◆ **Entries shown**

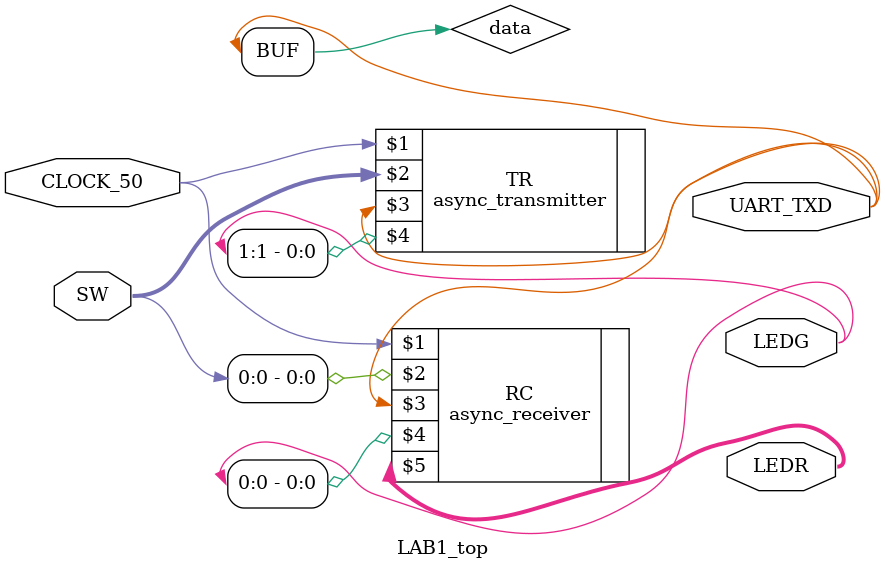
<source format=v>
module LAB1_top(CLOCK_50, SW, LEDG, LEDR, UART_TXD);

input CLOCK_50;
input [9:0] SW;
output [1:0] LEDG;
output [7:0] LEDR;
output UART_TXD;

wire data;

	//rxd_data = txd_data // rxd_data_ready //txd_busy
	async_transmitter TR(CLOCK_50, SW[9:0], UART_TXD, LEDG[1]);
	async_receiver RC(CLOCK_50, SW[0], data, LEDG[0], LEDR[7:0]);
	
assign data = UART_TXD;
endmodule

</source>
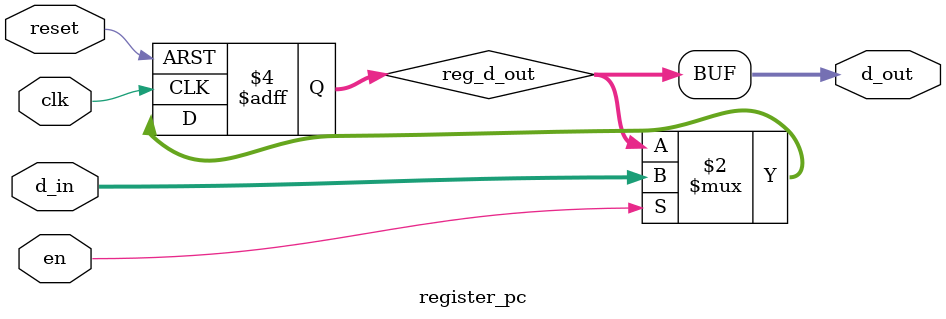
<source format=v>
module register_pc(
    input wire clk,
    input wire reset,
    input wire en,
    input wire [7:0] d_in,
    output wire [7:0] d_out
);
    reg [7:0] reg_d_out;
    assign d_out = reg_d_out;
    always @(posedge clk or posedge reset)begin
            if(reset) reg_d_out <= 8'b0;
            else if(en) reg_d_out <= d_in;
        end
endmodule
</source>
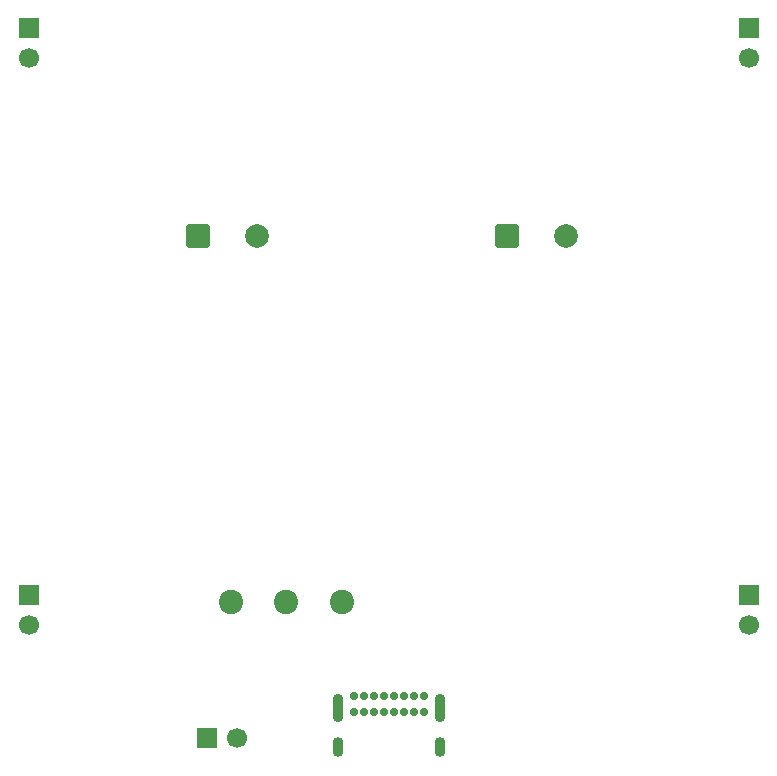
<source format=gbr>
%TF.GenerationSoftware,KiCad,Pcbnew,9.0.3*%
%TF.CreationDate,2025-08-18T21:06:09-04:00*%
%TF.ProjectId,robotbrain,726f626f-7462-4726-9169-6e2e6b696361,rev?*%
%TF.SameCoordinates,Original*%
%TF.FileFunction,Soldermask,Bot*%
%TF.FilePolarity,Negative*%
%FSLAX46Y46*%
G04 Gerber Fmt 4.6, Leading zero omitted, Abs format (unit mm)*
G04 Created by KiCad (PCBNEW 9.0.3) date 2025-08-18 21:06:09*
%MOMM*%
%LPD*%
G01*
G04 APERTURE LIST*
G04 Aperture macros list*
%AMRoundRect*
0 Rectangle with rounded corners*
0 $1 Rounding radius*
0 $2 $3 $4 $5 $6 $7 $8 $9 X,Y pos of 4 corners*
0 Add a 4 corners polygon primitive as box body*
4,1,4,$2,$3,$4,$5,$6,$7,$8,$9,$2,$3,0*
0 Add four circle primitives for the rounded corners*
1,1,$1+$1,$2,$3*
1,1,$1+$1,$4,$5*
1,1,$1+$1,$6,$7*
1,1,$1+$1,$8,$9*
0 Add four rect primitives between the rounded corners*
20,1,$1+$1,$2,$3,$4,$5,0*
20,1,$1+$1,$4,$5,$6,$7,0*
20,1,$1+$1,$6,$7,$8,$9,0*
20,1,$1+$1,$8,$9,$2,$3,0*%
G04 Aperture macros list end*
%ADD10R,1.700000X1.700000*%
%ADD11C,1.700000*%
%ADD12C,2.057400*%
%ADD13RoundRect,0.250000X-0.750000X-0.750000X0.750000X-0.750000X0.750000X0.750000X-0.750000X0.750000X0*%
%ADD14C,2.000000*%
%ADD15C,0.700000*%
%ADD16O,0.900000X2.400000*%
%ADD17O,0.900000X1.700000*%
G04 APERTURE END LIST*
D10*
%TO.C,J1*%
X95225000Y-121500000D03*
D11*
X97765000Y-121500000D03*
%TD*%
D12*
%TO.C,SW1*%
X106594100Y-110000000D03*
X101895100Y-110000000D03*
X97196100Y-110000000D03*
%TD*%
D13*
%TO.C,C11*%
X94445000Y-79000000D03*
D14*
X99445000Y-79000000D03*
%TD*%
D10*
%TO.C,J6*%
X141095000Y-61460000D03*
D11*
X141095000Y-64000000D03*
%TD*%
D10*
%TO.C,J7*%
X141095000Y-109460000D03*
D11*
X141095000Y-112000000D03*
%TD*%
D15*
%TO.C,J3*%
X107620000Y-117975000D03*
X108470000Y-117975000D03*
X109320000Y-117975000D03*
X110170000Y-117975000D03*
X111020000Y-117975000D03*
X111870000Y-117975000D03*
X112720000Y-117975000D03*
X113570000Y-117975000D03*
X113570000Y-119325000D03*
X112720000Y-119325000D03*
X111870000Y-119325000D03*
X111020000Y-119325000D03*
X110170000Y-119325000D03*
X109320000Y-119325000D03*
X108470000Y-119325000D03*
X107620000Y-119325000D03*
D16*
X106270000Y-118955000D03*
D17*
X106270000Y-122335000D03*
D16*
X114920000Y-118955000D03*
D17*
X114920000Y-122335000D03*
%TD*%
D10*
%TO.C,J5*%
X80095000Y-109460000D03*
D11*
X80095000Y-112000000D03*
%TD*%
D13*
%TO.C,C13*%
X120577300Y-79000000D03*
D14*
X125577300Y-79000000D03*
%TD*%
D10*
%TO.C,J2*%
X80095000Y-61460000D03*
D11*
X80095000Y-64000000D03*
%TD*%
M02*

</source>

◆ **Task to carry out**
Copy every line exactly, from the opening line of the entries down to the line holding "async_receiver RC(CLOCK_50, SW[0], data, LEDG[0], LEDR[7:0]);", and keep the pictures out.

◆ **Task result**
<source format=v>
module LAB1_top(CLOCK_50, SW, LEDG, LEDR, UART_TXD);

input CLOCK_50;
input [9:0] SW;
output [1:0] LEDG;
output [7:0] LEDR;
output UART_TXD;

wire data;

	//rxd_data = txd_data // rxd_data_ready //txd_busy
	async_transmitter TR(CLOCK_50, SW[9:0], UART_TXD, LEDG[1]);
	async_receiver RC(CLOCK_50, SW[0], data, LEDG[0], LEDR[7:0]);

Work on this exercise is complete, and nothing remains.